Foto: picture-alliance/dpa
Laki Volcanic System, Islandia
Erupsi berlangsung 8 bulan mulai 8 Juni 1783 hingga Februari 1784 muntahkan lebih dari 14,7 kubik kilometer lava dan sebabkan munculnya retakan sepanjang 27 kilometer. Tapi sekitar 9.500 korban tewas bukan diakibatkan lontaran material vulkanik padat, melainkan akibat dilanda gas beracun yang juga dilontarkan ke atmosfir dan memicu hujan asam, yang membunuh ribuan hewan ternak dan meracuni tanah.
Foto: picture-alliance/Arco/R. Kiedrowski
10 foto1 | 10
Beragam teori bermunculan buat menjelaskan kenapa Bumi mengalami stagnasi kenaikan suhu global, termasuk juga perihal bagaimana panas matahari disimpan di dalam samudera atau periode melemahnya aktivitas matahari.
Kebanyakan proyeksi iklim tidak memperhatikan faktor ledakan gunung berapi karena sifatnya yang sulit ditebak. Namun beberapa letusan masuk dalam skema iklim karena dimensinya yang terlalu besar buat dilewatkan
Letusan gunung Pinatubo di Filipina tahun 1991 silam misalnya menghamburkan sebanyak 20 juta ton asam sulfur ke atmosfer Bumi dan diyakini berdampak pada iklim global.
Partikel yang Hilang
David Ridley, peneliti atmosfer di Massachusetts Institute of Technology mengakui dunia sains sedang mencari kepingan terakhir untuk menguak teka teki iklim.

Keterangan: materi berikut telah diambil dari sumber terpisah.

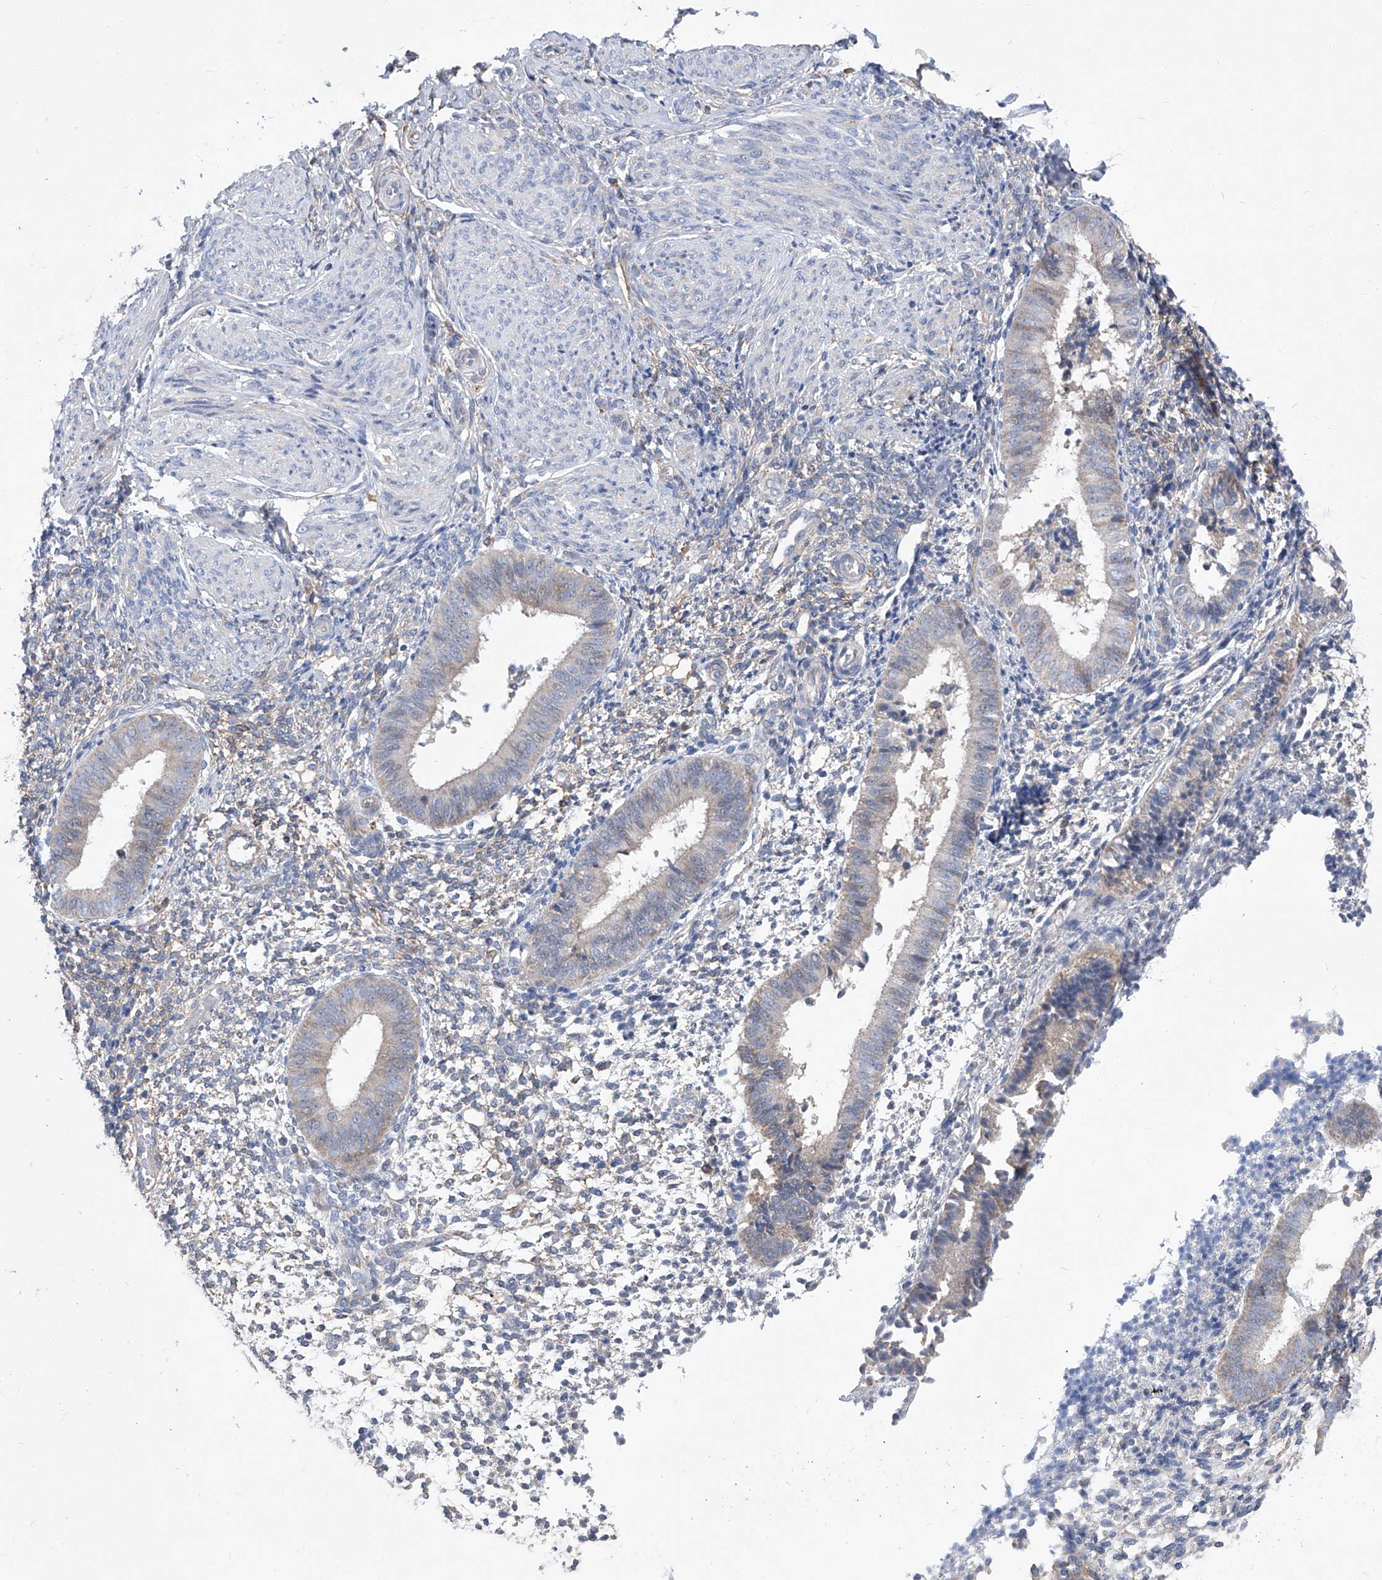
{"staining": {"intensity": "negative", "quantity": "none", "location": "none"}, "tissue": "endometrium", "cell_type": "Cells in endometrial stroma", "image_type": "normal", "snomed": [{"axis": "morphology", "description": "Normal tissue, NOS"}, {"axis": "topography", "description": "Uterus"}, {"axis": "topography", "description": "Endometrium"}], "caption": "IHC of benign endometrium shows no positivity in cells in endometrial stroma.", "gene": "EPHA8", "patient": {"sex": "female", "age": 48}}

Ridley kemudian menemukan kepingan tersebut di antara stratosfer dan troposfer, lapisan terakhir atmosfer yang juga dikenal sebagai dapur cuaca.
Kedua lapisan bertemu di ketinggian 10 hingga 15 kilometer dari permukaan Bumi dan berada di luar jangkauan sebagian besar satelit.
"Satelit telah bekerja baik memonitoring partikel di atas ketinggian 15 kilometer, tapi ini cuma berlaku buat daerah tropis," kata Ridley. "Tapi mendekat ke kutub kita kehilangan semakin banyak partikel di lapisan bawah stratosfer yang mencapai ketinggian 10 kilometer."
Penelitian yang menggabungkan observasi udara, darat dan luar angkasa itu menemukan, jumlah parikel aerosol di lapisan bawah stratosfer lebih besar dari yang diduga selama ini. Pakar menilai, model iklim di masa depan harus memperhatikan pengaruh partikel aerosol dengan lebih seksama.